(Exercise requirements): Could you repeat the records below exactly, leaving out any pictures?

+++ Records provided +++

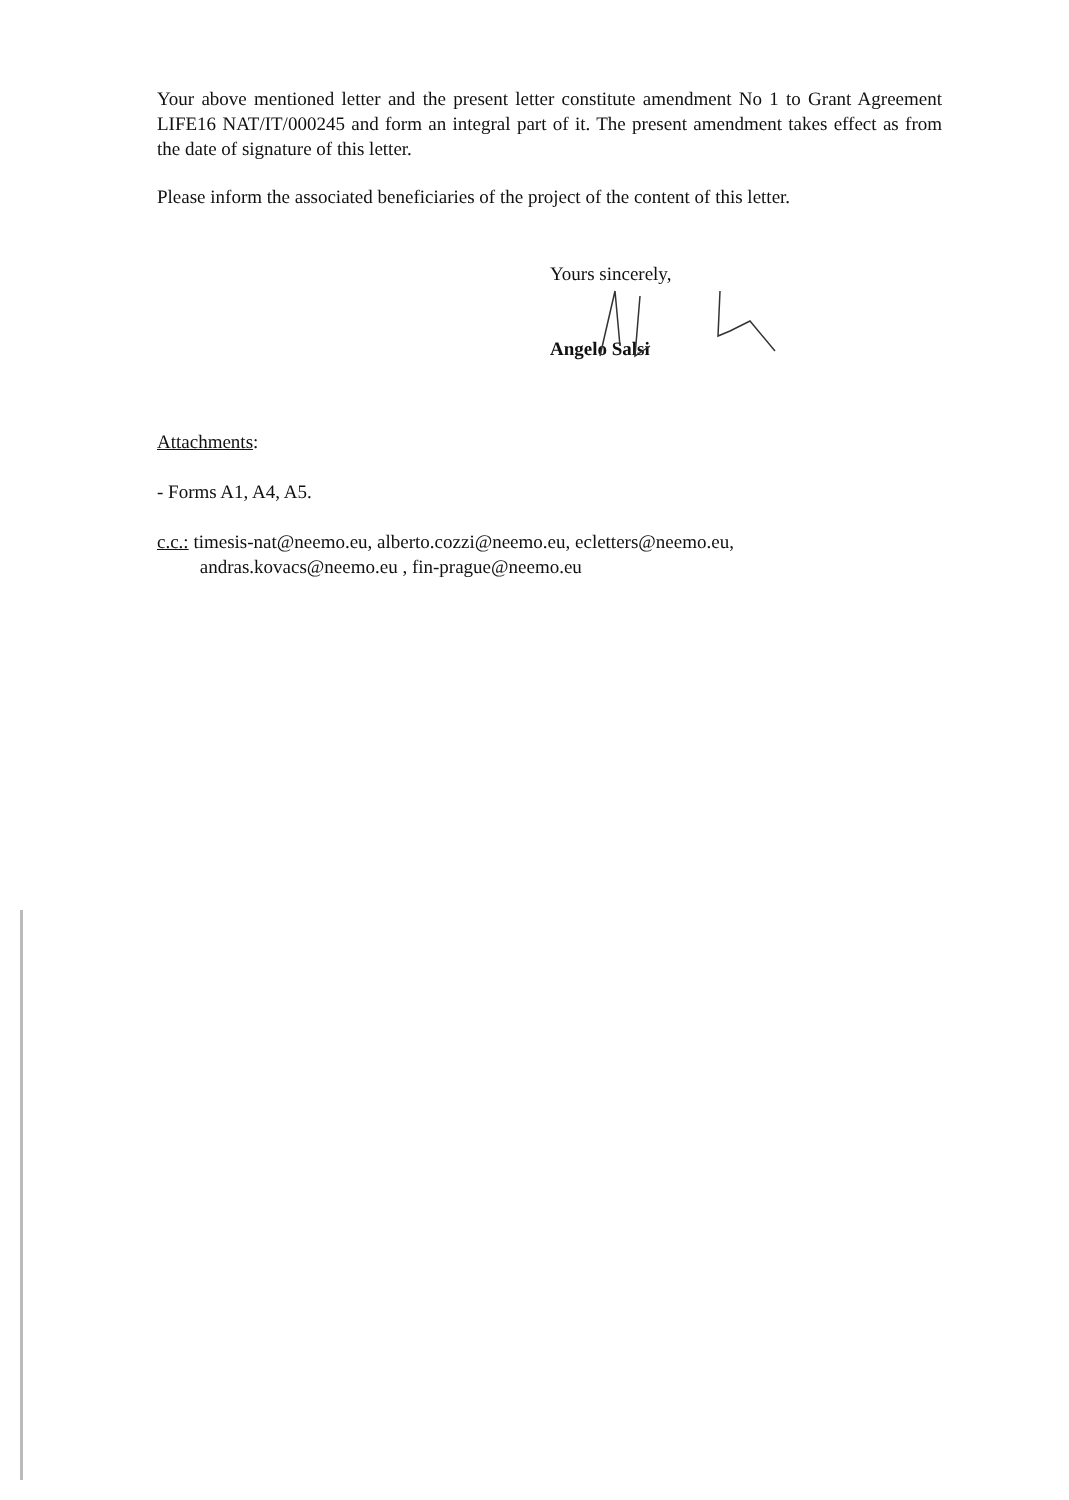Your above mentioned letter and the present letter constitute amendment No 1 to Grant Agreement LIFE16 NAT/IT/000245 and form an integral part of it. The present amendment takes effect as from the date of signature of this letter.
Please inform the associated beneficiaries of the project of the content of this letter.
Yours sincerely,
Angelo Salsi
Attachments:
- Forms A1, A4, A5.
c.c.: timesis-nat@neemo.eu, alberto.cozzi@neemo.eu, ecletters@neemo.eu,
andras.kovacs@neemo.eu , fin-prague@neemo.eu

+++

(Your response):
Your above mentioned letter and the present letter constitute amendment No 1 to Grant Agreement LIFE16 NAT/IT/000245 and form an integral part of it. The present amendment takes effect as from the date of signature of this letter.
Please inform the associated beneficiaries of the project of the content of this letter.
Yours sincerely,
Angelo Salsi
Attachments:
- Forms A1, A4, A5.
c.c.: timesis-nat@neemo.eu, alberto.cozzi@neemo.eu, ecletters@neemo.eu,
andras.kovacs@neemo.eu , fin-prague@neemo.eu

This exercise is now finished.